- Born: December 19, 1982 (age 43) Scottsdale, Arizona, U.S.
- Origin: Los Angeles, California, U.S.
- Genres: Pop, dance, house
- Occupations: Musician, performer
- Instrument: Vocals
- Label: Red Wallet Records
- Website: www.laurenhildebrandt.com

= Lauren Hildebrandt =

American singer

Lauren Hildebrandt (born December 19, 1982) is an American pop singer from Scottsdale, Arizona. She is best known for her single "Boy Shorts", released in March 2009 alongside her album Not Really a Waitress. She spent her youth training as a singer, dancer, actress and gymnast and was a cheerleader for Chaparral High School. She went to Arizona State University and majored in dance but had an ambition for a mainstream pop career.

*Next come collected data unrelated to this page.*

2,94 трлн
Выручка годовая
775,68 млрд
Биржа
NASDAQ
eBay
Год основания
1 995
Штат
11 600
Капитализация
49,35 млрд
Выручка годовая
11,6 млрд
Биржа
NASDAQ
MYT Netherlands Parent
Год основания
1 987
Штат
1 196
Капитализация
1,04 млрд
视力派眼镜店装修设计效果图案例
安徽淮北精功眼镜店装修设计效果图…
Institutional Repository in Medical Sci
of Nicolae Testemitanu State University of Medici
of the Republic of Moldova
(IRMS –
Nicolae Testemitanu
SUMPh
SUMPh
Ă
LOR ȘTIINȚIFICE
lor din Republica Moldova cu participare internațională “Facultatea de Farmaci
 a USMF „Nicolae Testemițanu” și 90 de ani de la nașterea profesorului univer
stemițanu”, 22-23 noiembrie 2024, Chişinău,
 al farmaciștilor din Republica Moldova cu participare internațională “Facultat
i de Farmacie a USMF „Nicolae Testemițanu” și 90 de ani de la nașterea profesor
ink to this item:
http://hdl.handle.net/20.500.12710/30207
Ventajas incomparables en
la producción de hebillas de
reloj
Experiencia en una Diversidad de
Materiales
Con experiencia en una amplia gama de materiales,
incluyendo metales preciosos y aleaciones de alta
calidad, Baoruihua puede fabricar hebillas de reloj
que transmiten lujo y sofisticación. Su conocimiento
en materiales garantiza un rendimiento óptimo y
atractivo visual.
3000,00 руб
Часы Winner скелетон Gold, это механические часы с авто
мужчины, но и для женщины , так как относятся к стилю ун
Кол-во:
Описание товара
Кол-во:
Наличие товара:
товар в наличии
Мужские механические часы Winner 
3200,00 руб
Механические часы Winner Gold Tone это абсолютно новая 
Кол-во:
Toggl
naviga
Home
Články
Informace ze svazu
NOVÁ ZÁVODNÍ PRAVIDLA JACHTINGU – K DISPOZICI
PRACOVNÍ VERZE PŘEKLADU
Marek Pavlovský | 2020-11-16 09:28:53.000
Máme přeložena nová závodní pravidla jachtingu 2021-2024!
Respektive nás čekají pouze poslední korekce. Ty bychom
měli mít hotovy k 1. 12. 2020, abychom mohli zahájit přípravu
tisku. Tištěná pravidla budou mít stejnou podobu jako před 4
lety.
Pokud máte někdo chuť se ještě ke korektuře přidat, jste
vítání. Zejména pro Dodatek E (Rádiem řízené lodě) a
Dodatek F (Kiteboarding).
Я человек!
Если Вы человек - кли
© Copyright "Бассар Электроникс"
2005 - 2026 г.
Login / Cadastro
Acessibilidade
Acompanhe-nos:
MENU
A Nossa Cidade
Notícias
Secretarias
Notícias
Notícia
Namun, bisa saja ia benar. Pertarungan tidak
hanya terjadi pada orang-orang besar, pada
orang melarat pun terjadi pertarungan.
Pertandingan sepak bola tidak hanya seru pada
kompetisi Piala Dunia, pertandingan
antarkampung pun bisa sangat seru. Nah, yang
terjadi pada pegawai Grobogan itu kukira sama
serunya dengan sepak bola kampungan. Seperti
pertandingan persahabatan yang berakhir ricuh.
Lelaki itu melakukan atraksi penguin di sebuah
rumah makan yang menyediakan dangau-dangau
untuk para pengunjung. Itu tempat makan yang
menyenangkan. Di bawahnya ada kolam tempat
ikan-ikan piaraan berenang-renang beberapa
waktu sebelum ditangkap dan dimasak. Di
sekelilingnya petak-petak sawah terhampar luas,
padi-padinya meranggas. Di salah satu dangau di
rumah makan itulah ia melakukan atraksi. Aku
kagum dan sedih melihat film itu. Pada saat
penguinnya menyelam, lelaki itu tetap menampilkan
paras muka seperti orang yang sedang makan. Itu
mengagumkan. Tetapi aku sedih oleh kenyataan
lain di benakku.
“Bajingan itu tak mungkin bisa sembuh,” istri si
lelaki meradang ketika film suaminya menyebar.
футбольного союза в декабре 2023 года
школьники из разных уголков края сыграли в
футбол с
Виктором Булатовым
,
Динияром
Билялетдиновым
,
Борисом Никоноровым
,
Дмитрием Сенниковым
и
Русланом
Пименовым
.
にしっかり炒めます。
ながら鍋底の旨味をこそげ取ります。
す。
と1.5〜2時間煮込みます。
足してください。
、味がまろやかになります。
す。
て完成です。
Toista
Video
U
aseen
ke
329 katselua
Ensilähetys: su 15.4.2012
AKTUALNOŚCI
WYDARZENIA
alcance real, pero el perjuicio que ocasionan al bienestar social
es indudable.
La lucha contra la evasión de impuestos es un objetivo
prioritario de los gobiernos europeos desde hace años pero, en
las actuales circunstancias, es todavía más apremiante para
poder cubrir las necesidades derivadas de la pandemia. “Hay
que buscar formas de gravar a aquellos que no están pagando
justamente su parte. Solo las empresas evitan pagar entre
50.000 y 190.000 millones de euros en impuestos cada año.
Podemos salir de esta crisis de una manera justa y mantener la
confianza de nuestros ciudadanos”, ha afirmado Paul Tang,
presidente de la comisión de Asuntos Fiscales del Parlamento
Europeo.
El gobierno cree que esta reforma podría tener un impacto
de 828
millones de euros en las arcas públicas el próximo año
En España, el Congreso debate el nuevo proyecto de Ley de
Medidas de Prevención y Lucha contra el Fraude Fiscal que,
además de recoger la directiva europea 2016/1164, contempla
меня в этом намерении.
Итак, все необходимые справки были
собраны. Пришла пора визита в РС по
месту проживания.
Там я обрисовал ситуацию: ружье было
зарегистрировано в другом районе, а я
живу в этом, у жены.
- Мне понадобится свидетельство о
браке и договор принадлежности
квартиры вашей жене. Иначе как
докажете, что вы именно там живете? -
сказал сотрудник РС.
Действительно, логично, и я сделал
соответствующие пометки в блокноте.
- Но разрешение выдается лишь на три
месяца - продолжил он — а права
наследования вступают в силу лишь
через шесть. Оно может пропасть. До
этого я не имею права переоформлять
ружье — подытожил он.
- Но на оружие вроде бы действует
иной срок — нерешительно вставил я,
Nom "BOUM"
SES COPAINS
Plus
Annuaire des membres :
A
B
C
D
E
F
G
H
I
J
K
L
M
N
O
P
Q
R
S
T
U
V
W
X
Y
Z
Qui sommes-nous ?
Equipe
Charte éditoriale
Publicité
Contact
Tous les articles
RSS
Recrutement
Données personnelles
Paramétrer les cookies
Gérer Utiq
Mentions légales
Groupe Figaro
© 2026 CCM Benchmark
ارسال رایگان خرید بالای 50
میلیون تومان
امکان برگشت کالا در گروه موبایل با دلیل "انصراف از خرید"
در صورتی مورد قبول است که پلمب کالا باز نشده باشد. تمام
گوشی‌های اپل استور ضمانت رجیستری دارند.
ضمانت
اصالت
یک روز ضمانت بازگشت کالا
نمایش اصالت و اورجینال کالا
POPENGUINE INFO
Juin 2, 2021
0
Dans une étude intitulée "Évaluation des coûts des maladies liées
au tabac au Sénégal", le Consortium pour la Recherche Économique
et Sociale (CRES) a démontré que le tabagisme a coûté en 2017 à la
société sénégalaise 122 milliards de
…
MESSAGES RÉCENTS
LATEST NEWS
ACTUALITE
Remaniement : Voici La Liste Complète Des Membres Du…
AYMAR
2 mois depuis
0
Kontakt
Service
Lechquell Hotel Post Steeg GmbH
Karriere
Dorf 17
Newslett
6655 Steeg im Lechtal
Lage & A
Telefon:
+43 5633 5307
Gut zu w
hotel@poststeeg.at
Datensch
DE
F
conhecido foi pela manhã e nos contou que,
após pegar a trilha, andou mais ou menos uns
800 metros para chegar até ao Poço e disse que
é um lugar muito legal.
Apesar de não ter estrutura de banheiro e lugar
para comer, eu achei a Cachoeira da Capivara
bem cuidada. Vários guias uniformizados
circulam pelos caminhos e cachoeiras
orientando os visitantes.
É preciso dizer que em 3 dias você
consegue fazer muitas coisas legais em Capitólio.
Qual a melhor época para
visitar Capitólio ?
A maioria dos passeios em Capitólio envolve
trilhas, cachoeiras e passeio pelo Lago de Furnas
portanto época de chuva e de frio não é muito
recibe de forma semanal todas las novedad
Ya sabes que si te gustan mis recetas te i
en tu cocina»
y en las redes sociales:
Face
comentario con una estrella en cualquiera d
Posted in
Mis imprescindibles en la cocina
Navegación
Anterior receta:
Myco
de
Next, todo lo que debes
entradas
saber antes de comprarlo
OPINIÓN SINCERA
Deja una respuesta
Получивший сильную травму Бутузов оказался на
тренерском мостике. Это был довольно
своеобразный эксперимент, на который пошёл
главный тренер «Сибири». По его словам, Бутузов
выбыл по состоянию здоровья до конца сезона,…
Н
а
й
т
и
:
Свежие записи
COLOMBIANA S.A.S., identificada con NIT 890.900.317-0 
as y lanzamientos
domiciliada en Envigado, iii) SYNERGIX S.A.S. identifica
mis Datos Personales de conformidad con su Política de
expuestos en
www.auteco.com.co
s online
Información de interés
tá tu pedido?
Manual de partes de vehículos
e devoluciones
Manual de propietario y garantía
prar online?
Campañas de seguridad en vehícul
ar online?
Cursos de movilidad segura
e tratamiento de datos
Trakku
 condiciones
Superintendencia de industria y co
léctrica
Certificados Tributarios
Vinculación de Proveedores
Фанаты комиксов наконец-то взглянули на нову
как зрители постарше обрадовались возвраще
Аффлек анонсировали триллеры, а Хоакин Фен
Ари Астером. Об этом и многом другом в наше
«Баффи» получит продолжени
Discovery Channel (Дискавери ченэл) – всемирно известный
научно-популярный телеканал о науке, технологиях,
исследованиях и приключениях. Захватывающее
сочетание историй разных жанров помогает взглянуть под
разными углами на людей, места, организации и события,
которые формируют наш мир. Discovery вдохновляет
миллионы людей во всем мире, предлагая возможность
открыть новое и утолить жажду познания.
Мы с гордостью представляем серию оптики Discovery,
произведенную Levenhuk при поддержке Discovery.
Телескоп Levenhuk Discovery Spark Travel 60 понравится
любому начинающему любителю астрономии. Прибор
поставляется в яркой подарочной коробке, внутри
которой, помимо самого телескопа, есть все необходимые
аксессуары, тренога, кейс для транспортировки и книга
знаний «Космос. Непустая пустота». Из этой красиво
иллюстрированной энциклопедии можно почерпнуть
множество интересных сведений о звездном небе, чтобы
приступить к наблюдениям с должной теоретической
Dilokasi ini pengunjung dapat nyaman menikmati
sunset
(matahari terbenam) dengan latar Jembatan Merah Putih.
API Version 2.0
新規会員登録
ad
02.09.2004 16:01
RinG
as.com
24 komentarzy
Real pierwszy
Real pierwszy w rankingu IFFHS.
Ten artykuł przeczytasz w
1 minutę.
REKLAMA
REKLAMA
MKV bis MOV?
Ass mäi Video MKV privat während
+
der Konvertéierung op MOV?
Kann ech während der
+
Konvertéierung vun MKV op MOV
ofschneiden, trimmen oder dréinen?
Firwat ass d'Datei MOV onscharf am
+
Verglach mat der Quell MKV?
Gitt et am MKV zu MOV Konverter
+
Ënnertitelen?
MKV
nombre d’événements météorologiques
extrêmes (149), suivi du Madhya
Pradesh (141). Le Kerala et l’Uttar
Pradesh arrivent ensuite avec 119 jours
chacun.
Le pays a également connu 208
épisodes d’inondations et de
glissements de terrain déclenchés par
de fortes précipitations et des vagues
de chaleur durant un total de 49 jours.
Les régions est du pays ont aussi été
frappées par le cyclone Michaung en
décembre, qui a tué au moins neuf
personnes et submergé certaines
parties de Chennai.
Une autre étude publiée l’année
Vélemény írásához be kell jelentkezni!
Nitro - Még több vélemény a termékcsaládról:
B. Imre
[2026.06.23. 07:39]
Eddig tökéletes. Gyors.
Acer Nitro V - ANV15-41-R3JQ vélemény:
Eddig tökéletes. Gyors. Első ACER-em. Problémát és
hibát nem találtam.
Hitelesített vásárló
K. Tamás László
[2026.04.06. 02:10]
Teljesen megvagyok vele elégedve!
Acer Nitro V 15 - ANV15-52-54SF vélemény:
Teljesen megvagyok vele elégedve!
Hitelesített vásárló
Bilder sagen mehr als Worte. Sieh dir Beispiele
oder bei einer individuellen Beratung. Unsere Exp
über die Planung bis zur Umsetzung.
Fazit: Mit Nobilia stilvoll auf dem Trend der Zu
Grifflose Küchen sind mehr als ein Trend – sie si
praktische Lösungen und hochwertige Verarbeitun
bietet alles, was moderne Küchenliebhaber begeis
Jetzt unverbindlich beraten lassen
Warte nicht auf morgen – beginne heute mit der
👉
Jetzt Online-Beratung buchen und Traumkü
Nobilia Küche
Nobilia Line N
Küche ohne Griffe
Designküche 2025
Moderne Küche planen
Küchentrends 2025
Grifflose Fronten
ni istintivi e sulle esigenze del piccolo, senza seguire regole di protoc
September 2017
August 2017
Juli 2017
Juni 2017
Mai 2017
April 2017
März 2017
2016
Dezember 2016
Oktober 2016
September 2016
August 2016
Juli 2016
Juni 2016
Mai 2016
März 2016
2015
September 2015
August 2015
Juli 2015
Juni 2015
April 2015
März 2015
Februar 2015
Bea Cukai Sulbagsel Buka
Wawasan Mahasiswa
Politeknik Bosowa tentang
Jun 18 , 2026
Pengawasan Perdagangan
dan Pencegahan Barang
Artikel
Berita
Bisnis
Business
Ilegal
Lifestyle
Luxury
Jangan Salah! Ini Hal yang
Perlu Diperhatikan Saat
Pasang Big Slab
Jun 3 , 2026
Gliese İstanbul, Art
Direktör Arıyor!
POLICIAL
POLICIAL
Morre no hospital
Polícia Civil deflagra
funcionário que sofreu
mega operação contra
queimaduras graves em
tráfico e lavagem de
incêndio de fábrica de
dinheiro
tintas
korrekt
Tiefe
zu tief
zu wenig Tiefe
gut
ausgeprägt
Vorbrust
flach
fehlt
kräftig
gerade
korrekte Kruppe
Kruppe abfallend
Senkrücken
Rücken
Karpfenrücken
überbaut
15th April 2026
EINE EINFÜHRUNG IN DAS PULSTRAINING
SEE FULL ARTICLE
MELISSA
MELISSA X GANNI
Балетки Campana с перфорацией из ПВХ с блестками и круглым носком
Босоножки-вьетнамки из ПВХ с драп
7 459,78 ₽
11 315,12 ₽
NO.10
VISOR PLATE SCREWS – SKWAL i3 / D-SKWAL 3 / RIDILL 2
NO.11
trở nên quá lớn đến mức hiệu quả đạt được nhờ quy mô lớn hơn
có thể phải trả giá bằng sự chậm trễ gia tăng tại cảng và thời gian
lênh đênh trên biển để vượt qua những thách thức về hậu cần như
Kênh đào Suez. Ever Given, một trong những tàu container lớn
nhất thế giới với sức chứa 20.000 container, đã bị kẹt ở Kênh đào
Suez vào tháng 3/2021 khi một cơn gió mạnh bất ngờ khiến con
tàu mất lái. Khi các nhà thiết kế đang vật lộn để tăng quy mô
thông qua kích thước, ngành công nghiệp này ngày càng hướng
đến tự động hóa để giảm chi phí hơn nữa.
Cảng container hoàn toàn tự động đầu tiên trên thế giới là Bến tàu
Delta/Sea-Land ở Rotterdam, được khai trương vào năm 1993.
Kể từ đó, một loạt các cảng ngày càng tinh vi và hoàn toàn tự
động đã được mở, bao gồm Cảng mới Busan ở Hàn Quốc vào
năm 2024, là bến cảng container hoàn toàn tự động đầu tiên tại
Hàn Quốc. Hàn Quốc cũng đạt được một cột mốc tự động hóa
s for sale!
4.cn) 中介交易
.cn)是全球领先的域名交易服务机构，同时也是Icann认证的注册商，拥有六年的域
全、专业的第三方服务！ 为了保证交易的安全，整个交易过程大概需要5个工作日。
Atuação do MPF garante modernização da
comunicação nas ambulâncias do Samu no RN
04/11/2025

About two years into her studies, she had a dancing accident and was forced to take a medical leave of absence, and during this period she moved to Los Angeles where she started recording dance music.

Her debut single, "Burnin' Out", reached #5 on the Billboard club play chart. Its video, directed by the Black Eyed Peas director Patricio Ginsela, helped establish her on the scene. She subsequently released the singles "Dance With You" and "My Life Again", both of which reached the top 20 of the Billboard club charts, and a more pop-oriented second album, My Life Again. Hildebrandt performed at venues including Honolulu's Pipeline Café and clubs in New York and Miami.